You can see more pictures of the beautiful bead work, moccasins, baskets and other items in their May newsletter:
Encouragingly, the University of Iowa—where that fellow student declared in the 1980s that Native Americans were extinct—has "become a model for respectful repatriation."

This collaborative work has also encouraged tribal youth to step into the fields of archeology and anthropology, which is bound to bring much-needed change. The article describes how, "in the 1980s and 1990s, many Native Americans viewed the field of archeology as one that was inherently predatory and more interested in dealing with deceased Indigenous people than living ones."
“Fast forward to today, and we do have young people in our tribal communities who are archeologists and anthropologists,” Wanatee Buffalo said. “Because of laws like NAGPRA and laws like what Iowa passed, we have the opportunity to learn from each other and improve and increase the amount of information and education so everybody gets a more complete sense of the history of this land we call Iowa.”
In my own region, there are also renewed efforts to collaborate with indigenous tribes who were driven out long ago. The Ulster county historian, Eddie Moran, has recently made a visit to Lenape descendants in Ontario, as part of this process of repair.

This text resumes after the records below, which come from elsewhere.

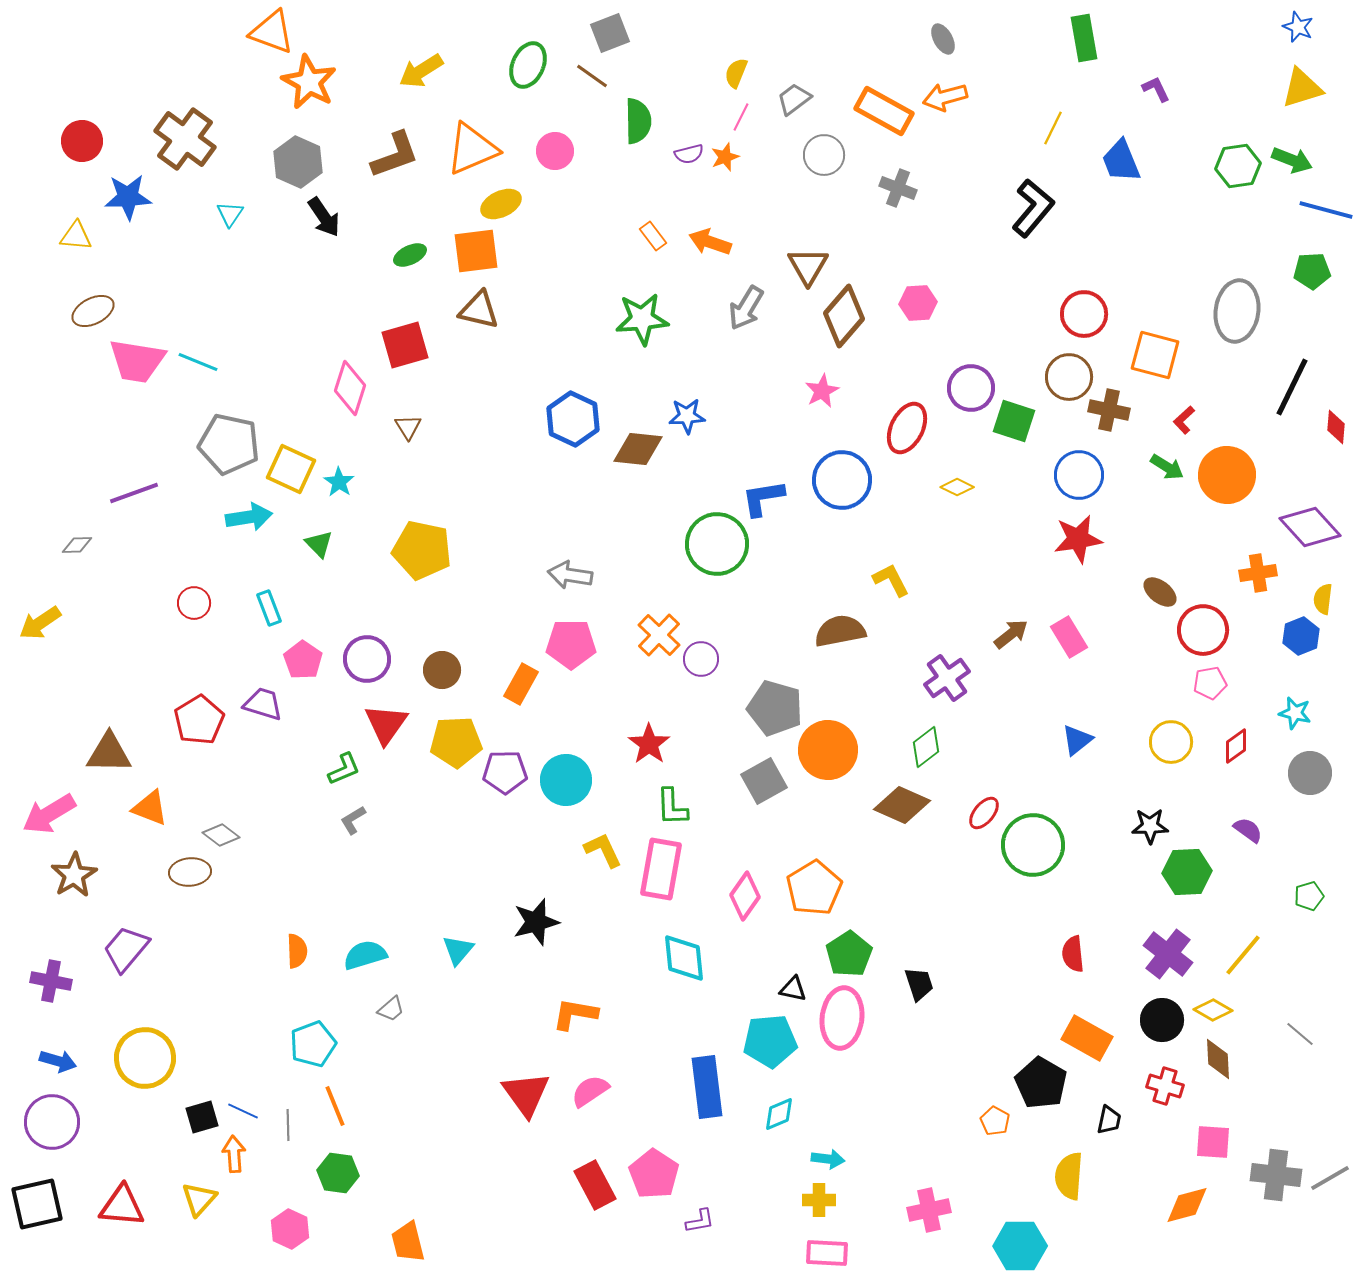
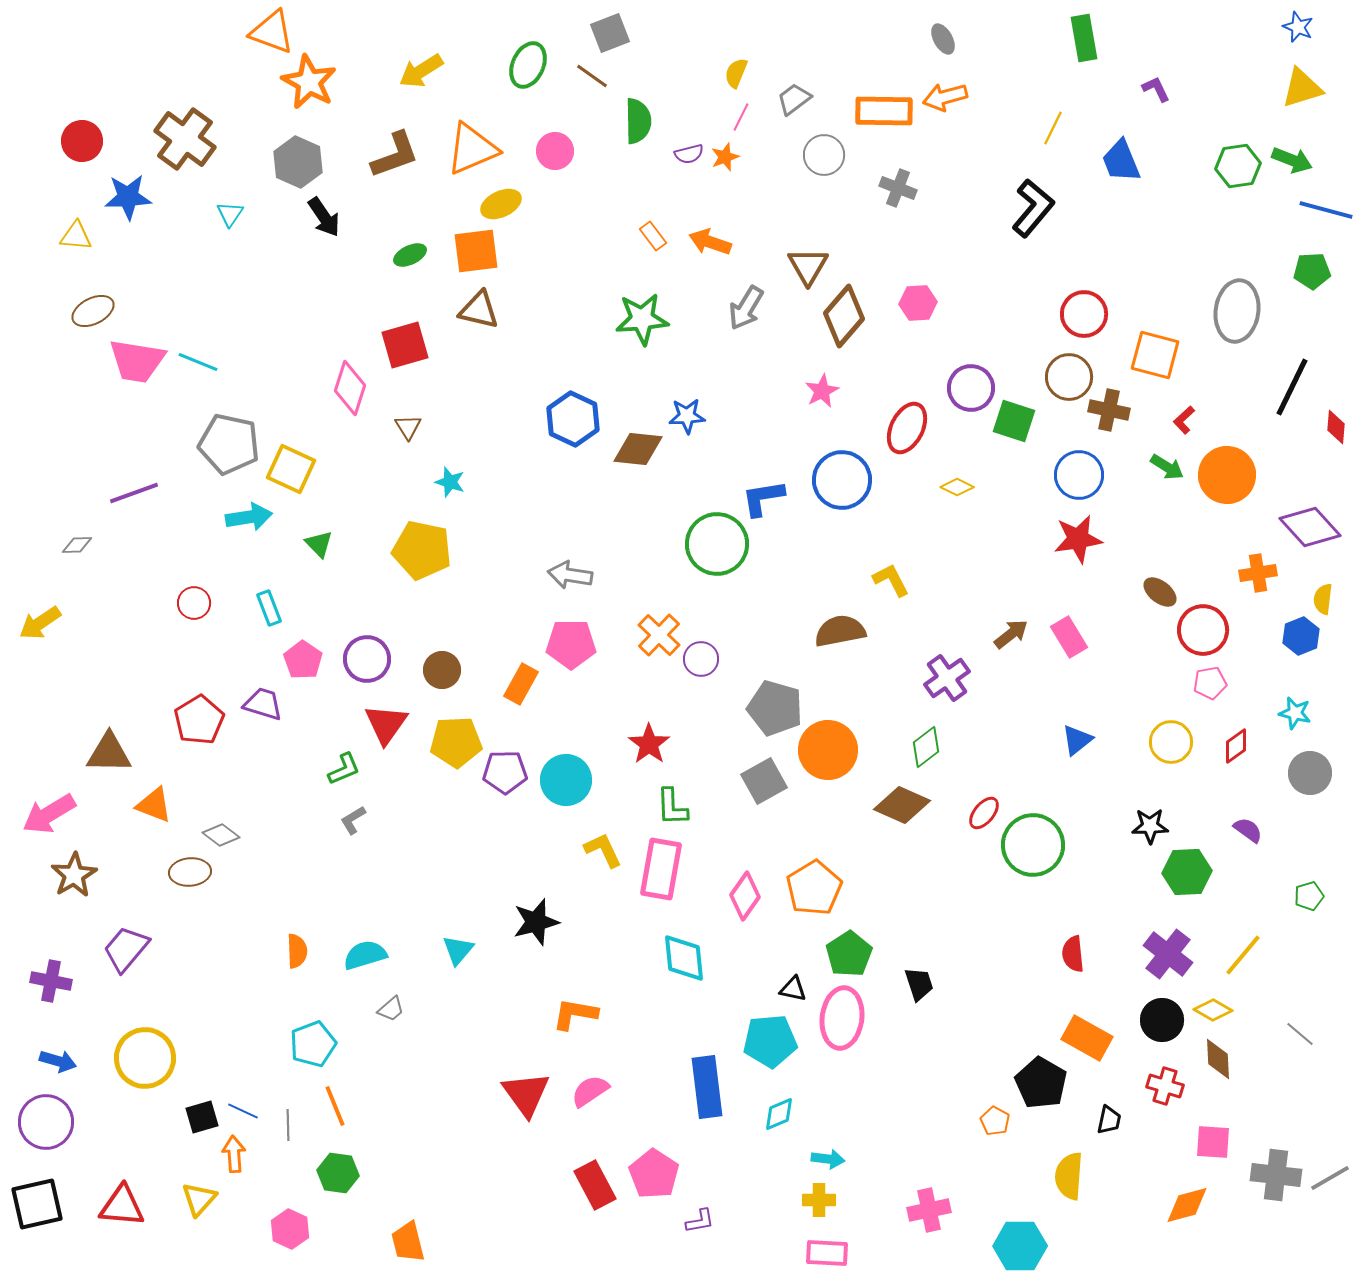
orange rectangle at (884, 111): rotated 28 degrees counterclockwise
cyan star at (339, 482): moved 111 px right; rotated 16 degrees counterclockwise
orange triangle at (150, 808): moved 4 px right, 3 px up
purple circle at (52, 1122): moved 6 px left
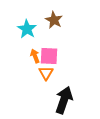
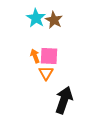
cyan star: moved 9 px right, 11 px up
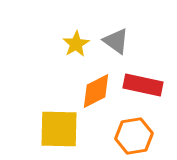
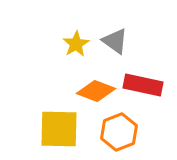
gray triangle: moved 1 px left
orange diamond: rotated 48 degrees clockwise
orange hexagon: moved 15 px left, 4 px up; rotated 12 degrees counterclockwise
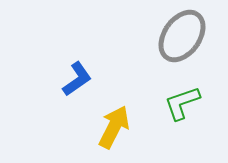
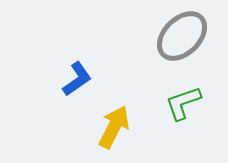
gray ellipse: rotated 10 degrees clockwise
green L-shape: moved 1 px right
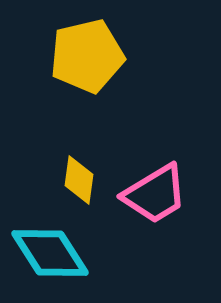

Quick reports that, "The work is meant to expand the county’s public understanding of its own history, Moran said, by placing Lenape history at the center rather than treating it as a preface to European settlement."
Moran and the Lenape descendants have met to share information and ideas; look for ways to increase tribal access to sites in their homeland; and discuss the renewal of an early treaty. Included in this process are efforts to determine whether Ulster county possesses items for repatriation.
I'd like to close by highlighting a best-selling novel which encompasses these issues. Ojibwe author Angeline Boulley's Warrior Girl Unearthed came out in 2023, and is set in the same locale as her 2021 debut, Firekeeper's Daughter. Engaging and fast-paced, this young adult novel follows twin teens from a Black and Anishinaabe family living on Sugar Island, near Sault Ste. Marie, Michigan.

Boulley artfully puts this fictional account to work to bring out many compelling facts. The girls' summer internships expose them to issues of grooming, missing and murdered women, and the history of expropriation of native skeletal remains. Despite the heavy subject matter, the characters are drawn with humor and spirit.
Readers learn about the tensions between the tribe and the people and institutions holding their ancestral items, and the ripple effect on internal tribal relations, as one sister becomes a kind of reverse tomb raider. The question at the core of her work, Boulley tells us, is "Who controls indigenous bodies?"
The story is a page-turner and I'm looking forward to diving into Firekeeper's Daughter, as well as her 2025 novel, Sisters in the Wind. My summer fiction reading is cut out for me.
Finally, to whet your appetite—don't let the YA designation stop you, adults—here's a delightful conversation with the author. In this video, April Lidinsky hosts Boulley on her Dinner and a Book show. Boulley shares recipes for venison, wild rice, and maple crème brûlée during a lively discussion of how she came to write the story.
I was delighted to come across this while researching for my post, because it contains another lovely throughline. April was a friend and classmate of mine at the University of Iowa. This fact confirms my growing sense that more connections become visible, the more one opens up to finding them. I hope that this week's post can open up some meaningful connections for you, as well.